Today, the NYT’s Robert Pear reports the Administration has settled on someone to run the agency that runs Medicare and Medicaid. The early reviews are good:

WASHINGTON — President Obama will soon name Dr. Donald M. Berwick, an iconoclastic scholar of health policy, to run Medicare and Medicaid, the programs that serve nearly one-third of all Americans, administration officials said Saturday.

Dr. Berwick, a pediatrician, is president of the Institute for Healthcare Improvement in Cambridge, Mass. He has repeatedly challenged doctors and hospitals to provide better care at a lower cost. He says the government and insurers can increase the quality and efficiency of care by basing payments on the value of services, not the volume.

Mr. Obama plans to nominate Dr. Berwick to be administrator of the Centers for Medicare and Medicaid Services, a unit of the Department of Health and Human Services that has been without a permanent chief since October 2006, when Dr. Mark B. McClellan stepped down.

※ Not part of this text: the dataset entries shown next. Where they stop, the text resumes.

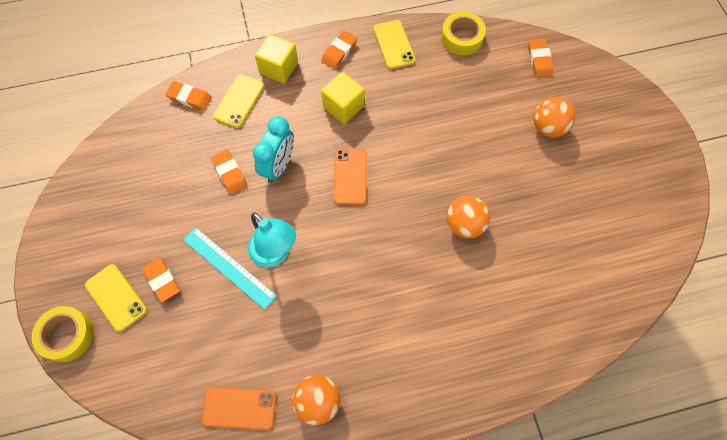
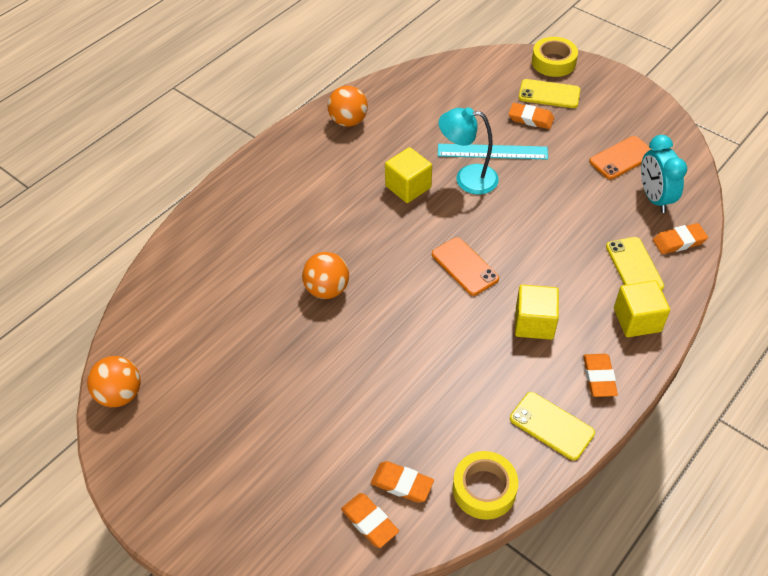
camera: 145 degrees right, 15 degrees down
(229, 173) = (568, 207): orange eraser -> orange eraser (402, 484)
(239, 408) = (398, 92): orange phone -> orange phone (622, 158)
(278, 166) = (535, 237): turquoise clock -> turquoise clock (654, 198)
(329, 279) = (408, 187): none -> yellow cube
(548, 127) = (305, 437): orange ball -> orange ball (120, 394)

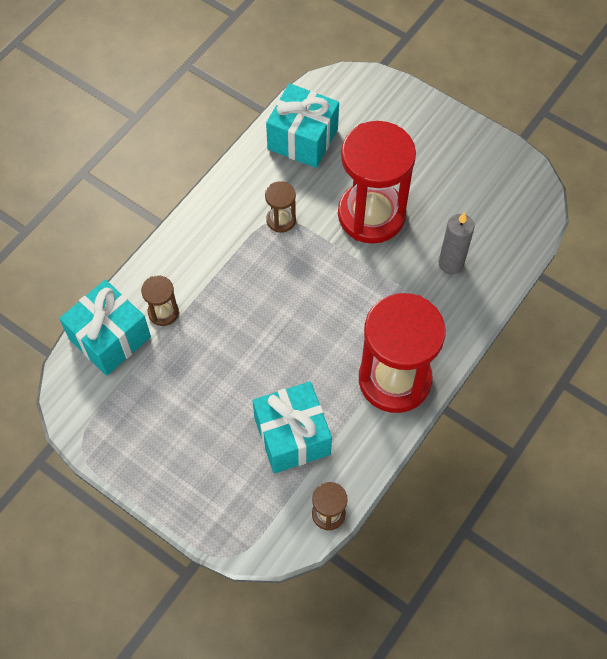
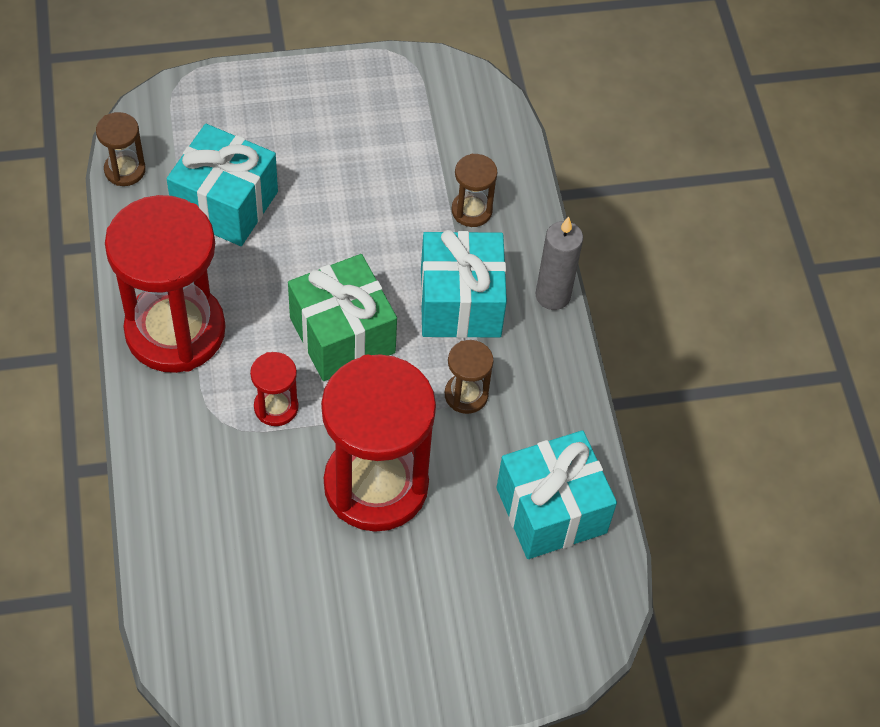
camera: 130 degrees right, 5 degrees down
(110, 338) = (491, 151): turquoise gift -> turquoise gift (460, 303)
(309, 301) = (342, 335): none -> green gift
(381, 292) = (276, 407): none -> red hourglass
(451, 263) = (230, 503): grey candle -> grey candle (553, 296)

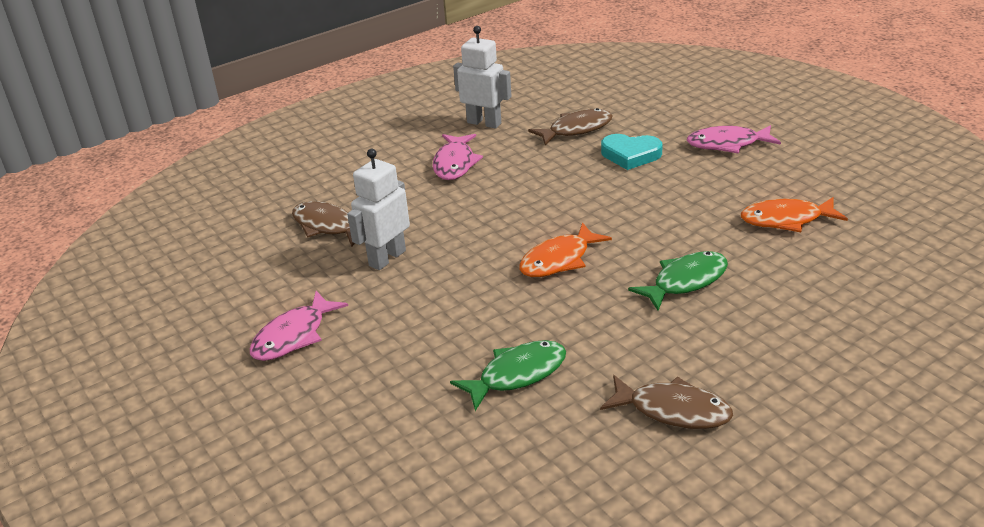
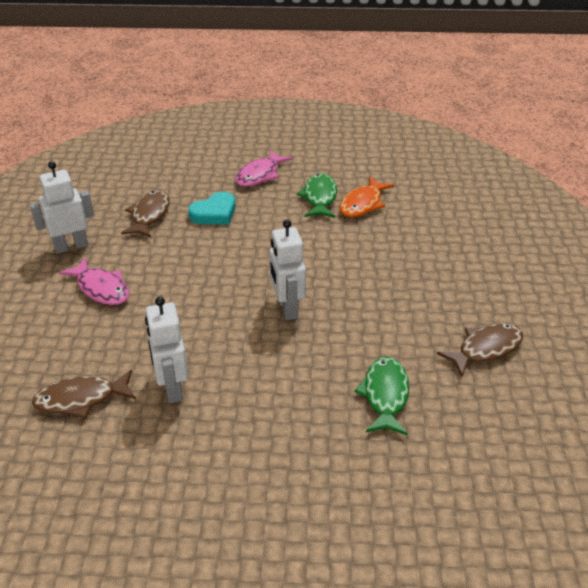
camera: 55 degrees left, 5 degrees up
(293, 336) = (204, 494): pink fish -> none
(559, 260) = (287, 308): orange fish -> white robot
(685, 281) = (374, 272): green fish -> green fish (319, 197)

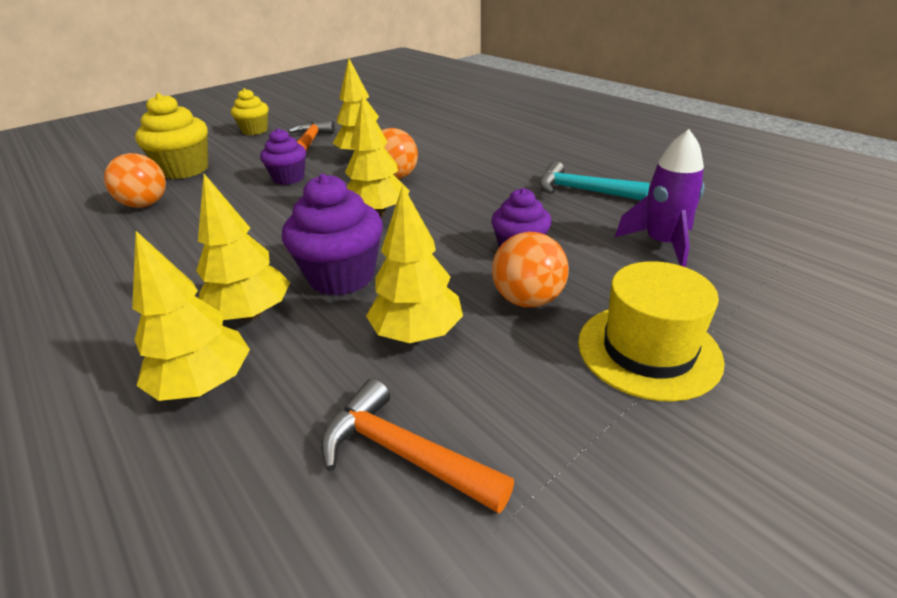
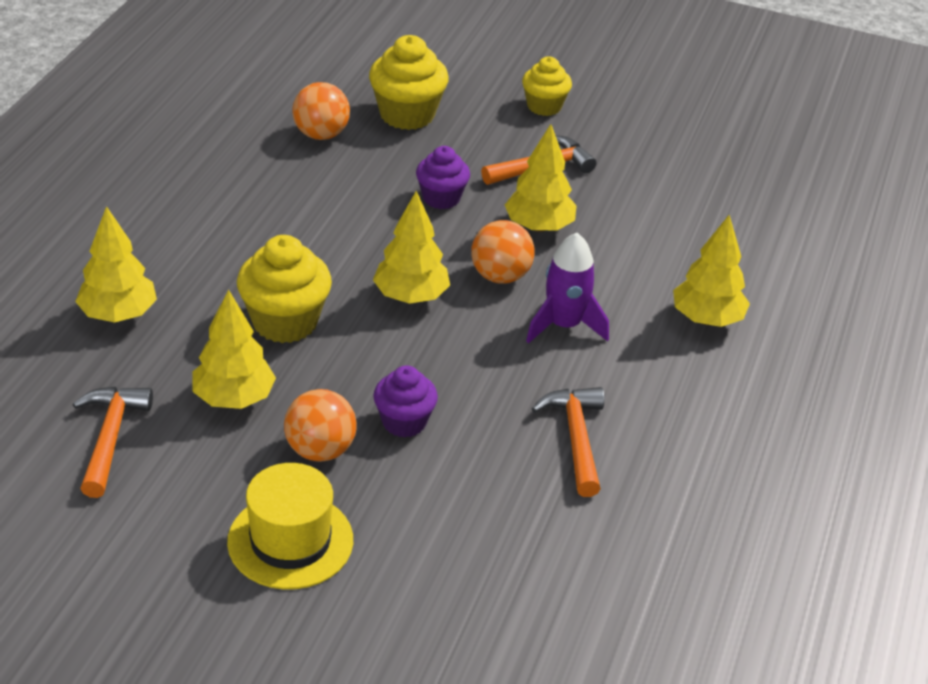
camera: 55 degrees right, 5 degrees up
(251, 314) = (203, 295): yellow tree -> yellow tree (706, 319)
(342, 276) = (285, 322): purple cupcake -> yellow cupcake
(582, 190) = (576, 438): turquoise hammer -> orange hammer
(662, 244) = (485, 526): purple rocket -> purple rocket (564, 325)

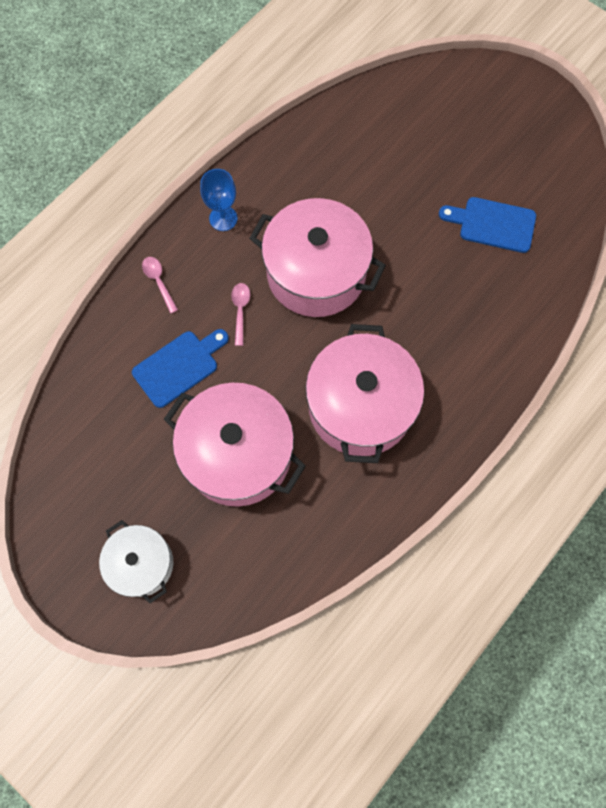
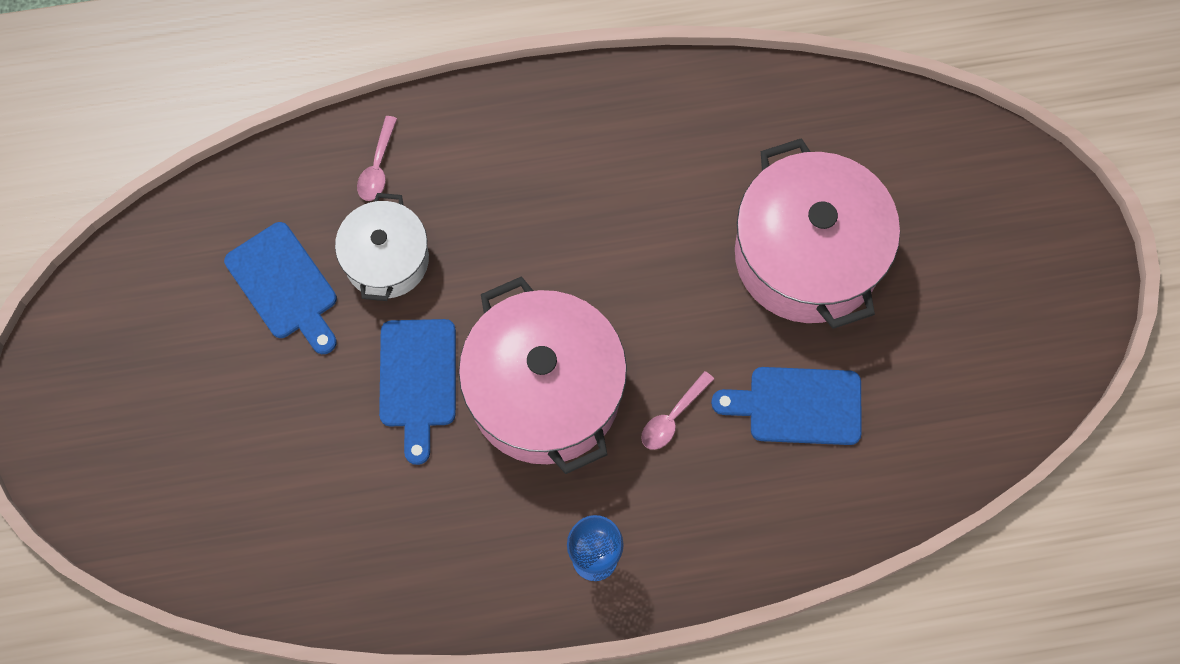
camera: 140 degrees left, 0 degrees up
(141, 564) = (995, 223): white pot -> white pot (386, 260)
(159, 282) = (741, 534): pink spoon -> pink spoon (378, 166)
(360, 406) = (632, 203): pink pot -> none
(383, 231) = (418, 380): none -> blue cutting board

If confirmed by the Senate, Dr. Berwick would have a huge plate of responsibilities under the new health care law.

The law, signed Tuesday by Mr. Obama, will expand Medicaid to cover 16 million more people, squeeze nearly a half-trillion dollars out of Medicare in the next 10 years and establish many demonstration projects to test innovative ways of delivering health care.

Dr. Berwick’s nomination would be subject to Senate confirmation. Senators would almost surely use a confirmation hearing as a forum to debate the merits of the new health care law and to investigate how the administration plans to carry it out.

Steven D. Findlay, a health policy analyst at Consumers Union, said: “This would be a spectacular appointment. Don has been an intellectual force in health care for decades. He helped forge many ideas incorporated in the new health care law.”

As examples, Mr. Findlay cited provisions of the law intended to reduce readmissions to hospitals, prevent hospital-acquired infections and hold doctors and hospitals more accountable.

Dr. Elliott S. Fisher, director of the Center for Health Policy Research at Dartmouth Medical School, said Dr. Berwick was “a visionary leader who can motivate people to change.”

The early reaction from Hill Republicans is wary, judging by this statement from Senator Charles Grassley, ranking Republican on the Finance Committee, which will handle the appointment:

“This is always a big job, but the administration of health care reform, which includes implementing the hundreds of billions of dollars in Medicare cuts and the biggest expansion of Medicaid in its history, will make it more challenging than ever. The Finance Committee vetting will need to explore the nominee’s preparedness for the enormous challenges that face the agency.”

I’m predicting a big fight–mostly, because pretty much everything is a big fight these days. But this is a job that needs to be filled, so it will be unfortunate if this nomination turns into a relitigation of the entire health care debate, rather than focusing on Berwick’s qualifications.